Monday, 22 August 2011

The audacity of hope and recovery - by Lester Holloway


Lester Holloway

The burning carpet stores, the looting, the photo-oped clean-ups, the CCTV mugshots, the inflated jail terms and David Starkey. Finally, the black community had a chance to gather and debate strategies for “hope and recovery”, the title of a rally in central London last Friday.

And for all the acres of newsprint devoted daily to the riots, not a single mainstream journalist showed up. Fleet Street’s finest were evidently too busy printing articles about the “black supremacy” of menacing hooded youth and the dangers of “street patois.”

As one of the speakers, Lee Jasper, noted on his blog:

This is illustrative of the failure of [the] mainstream press to understand the reality of black communities; preferring instead their own prejudice. Black people doing good things is not considered newsworthy.


The journalists missed an event, held at Friends House in Euston, full of determination to reclaim an agenda which had failed to acknowledge that any of the people taking part in the disturbances might have had genuine grievances. An agenda that had made a YouTube star of a woman scolding the looters, but had ignored this man who spoke his mind at a clean-up event.


Considering the rally was organised in less than a week, the 700-strong audience is an incredible testament to the desire to formulate a black community response distinct from a government and media-dictated one. There was also frustration expressed towards a media that was increasingly blaming youth and black culture for the looting and arson. The underlining fear, I suspect, was that black communities will once again face the kind of negative portrayal and criminalisation experienced from the 1950s to the 1980s.

The mood was summed up by larger-than-life church leader Bishop Wayne Malcolm, head of Christian Life City Church, who told the audience:

It is clear that we will never, as a people, be able to make the changes we so desperately want to see unless we fully, strategically and cohesively engage in the political process.

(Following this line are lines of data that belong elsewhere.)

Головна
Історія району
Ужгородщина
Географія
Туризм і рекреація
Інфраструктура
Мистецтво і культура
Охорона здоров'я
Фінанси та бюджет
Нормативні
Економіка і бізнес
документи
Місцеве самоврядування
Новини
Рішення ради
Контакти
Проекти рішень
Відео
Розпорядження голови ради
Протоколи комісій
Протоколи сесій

We are going to have to politicise our community and bring the kind of education that informs our community, and inflicts the necessary wounds on institutions that have walked over us so far.

The charismatic pastor went on to call for no less than economic emancipation so that the community no longer relied on “our oppressor” to fund initiatives that uplifted and educated the masses. Strong and brave stuff.

Bishop Malcolm’s call carried echoes of his nearly namesake, Mr X. It is certainly an old idea that is enjoying a revival with the recent news that a leader of the US National Bankers Association is calling for a black bank to lend and invest in a community failed by mainstream institutions.

Such a move would not only elevate the economic empowerment message of Rev Jesse Jackson’s Rainbow Coalition to a new and higher level, it would also in part fulfil the vision of political and economic independence advocated by Marcus Mosiah Garvey.

Labour MP Diane Abbott, whose Hackney constituency was marred by disorder following the police shooting of Mark Duggan, said that the time had come for the black community to “stand up and support each other.” She commented:

We have to offer a collective leadership; a sense that, as a community, we are going to have to save ourselves. In every generation there comes a time when the community has to stand up; and now we all have to step up and reach out and support each other in a way we haven’t before, because the future of our youth depends on it.

Abbott went on to attack rubber bullets and water cannons, saying that she rejected the “militarisation of our communities” Such tactics “sent out [the message] that… the state is at war with young people.”

The event concluded with a rousing and entertaining speech by Lee Jasper, who talked about the responsibility of parents to keep their children in check. However some of the audience responses in the final Q&A stressed that politicians and the media were wrong to blame mothers who faced a battle for their children in competition with peer pressures, the allure of material trappings and negative influences from gangster rap and video games.

Many of those audience members are right of course, but the reasons for this unequal battle between parents and society needs greater focus. We should not shy away from analysis of the legacies of enslavement and modern-day oppression and racism in understanding the breakdown of the extended family and the dissolving of cultural knowledge and self-pride.


The dominance of coprorate-inspired “urban” music and clothes and the limited horizons and low self-esteem caused by an excluding education system are also part of the underlining issues that cannot be ignored when seeking to understand the current predicament.

Just as important is the fatalism and disconnect from the world of work as a result of government policies and endemic racism in the jobs market, and the disrespect and violence which is a consequence of the absence of spirituality and lack of connection with ancestors and the way they faced struggles with dignity.

After a fortnight’s deluge of newspaper headlines about looters and rioters, it is crucial that we reject any implicit assumptions that ‘we’ (the parents and those that did not partake in the disturbances) are separate from ‘them’ (the youth). If the word ‘community’ is to mean anything, it must accept that all generations are part of one body, however different our outlooks may be. Without this sense of community how can we be part of a Diaspora, where we look beyond our household and neighbourhood and consciously feel our deep historical roots.

What was missing on Friday was a sense that achieving hope and recovery was more than a black response to the disturbances – as important and welcome as that was – but is a process that must be fully owned by the young as well as the older generations. An inter-generational conversation, perhaps including a “people’s inquiry” advocated by Professor Gus John, must surely be the foundation of any serious political and economic empowerment, let alone economic independence.